A bribery scandal at German conglomerate Siemens began Wednesday as a former board member went on trial for breach of trust by misusing millions of euros. It's the first of several trials at the Munich-based company.
Siemens is accused of misusing millions in bribery and slush fund scandals
Wilhelm Schelsky, former leader of the conservative AUB union, went on trial for fraud and tax evasion on Wednesday, Sept. 24. The court was told he filed 44 invoices for 30.3 million euros ($47 million) plus tax for work he never carried out.
Also on trial at the state court in Nuremberg was Johannes Feldmayer, a former member of the main Siemens board. He was accused of misappropriating corporate funds. He was arrested last year while still a member of the Munich-based giant's executive board and spent nine days in police custody.

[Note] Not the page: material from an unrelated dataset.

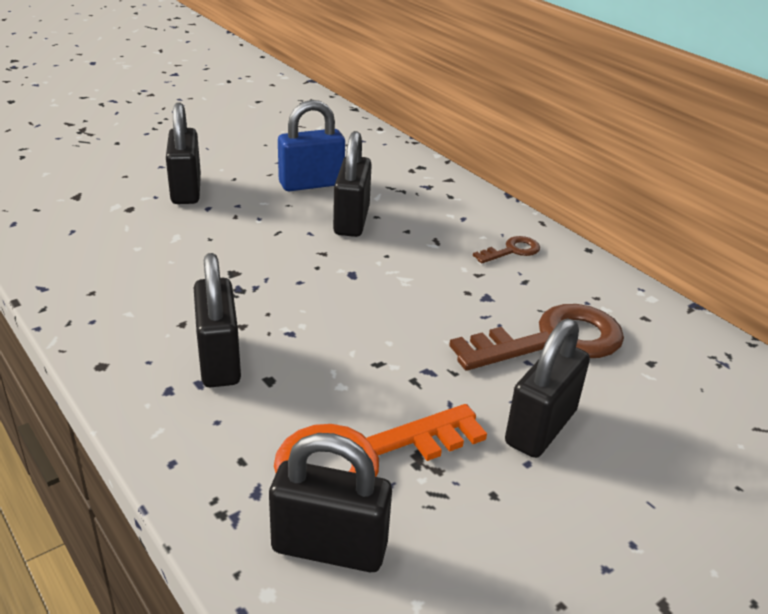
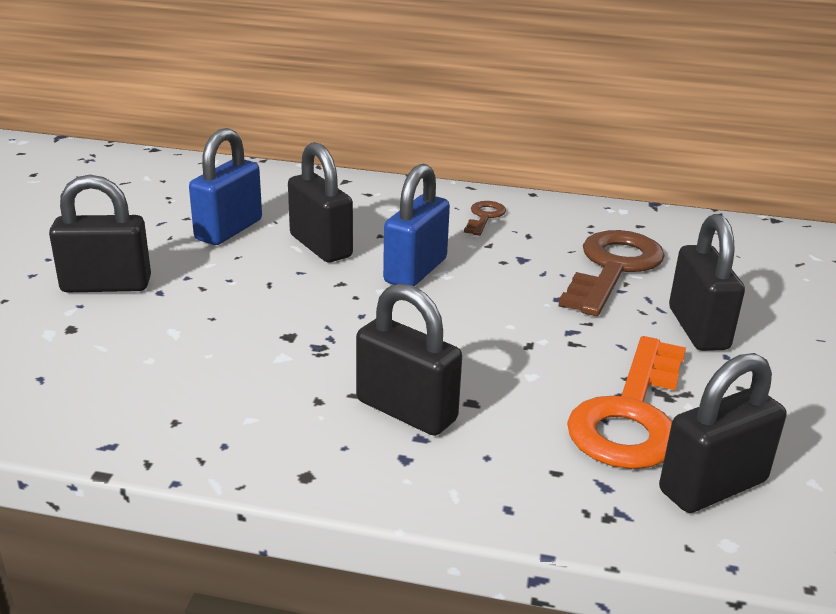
camera: 40 degrees left, 5 degrees down
(186, 190) = (106, 285): black padlock -> black padlock turned 45 degrees counterclockwise
(387, 268) = (415, 271): none -> blue padlock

The double case is the newest of a series in which prosecutors have revealed how bribery was rife at Siemens, with executives hiding the expenditure under innocuous descriptions in the corporate accounts.
Other departments spent large sums paying kickbacks to secure contracts in Greece, Italy and elsewhere, according to prosecutors.
Schelsky is accused of embezzling funds given illegally to him by Siemens
Executive board member Feldmayer signed a contract with Schelsky in 2001 to pay 2 million euros annually. On paper, this was mainly for union-operated training courses, but the indictment said Feldmayer's actual purpose was to weaken the IG Metall union by promoting AUB.
IG Metall is Germany's principal industrial union and holds seats on the Siemens supervisory board. The tiny AUB, which represented non-militant Siemens staff, adopted a pro-business stance.
"When they signed the contract, the two defendants were of one mind that Schelsky did not have to perform what was officially agreed to, but that the fees were to be for the expansion, preservation and cultivation of the AUB," prosecutor Antje Gabriels-Gorsolke told the court.
She said that by 2006, Schelsky had begun diverting some of the funds to his own private needs, to his own business interests and to sports sponsorship.
Juergen Lubojanski, representing Schelsky, told reporters outside the court that he would show that "much" of the prosecution case was not proven.
In a separate investigation, the 161-year-old firm is also engulfed in a slush-fund scandal, in which the company has acknowledged that up to 1.3 billion euros may have been spent on bribes to win foreign contracts.
The conglomerate found the practice was widespread across its numerous divisions. Prosecutors are investigating around 300 people in connection with the affair. It led to the resignation of a string of top Siemens executives, including chief executive Klaus Kleinfeld and his long-term predecessor and chairman of the board Heinrich von Pierer.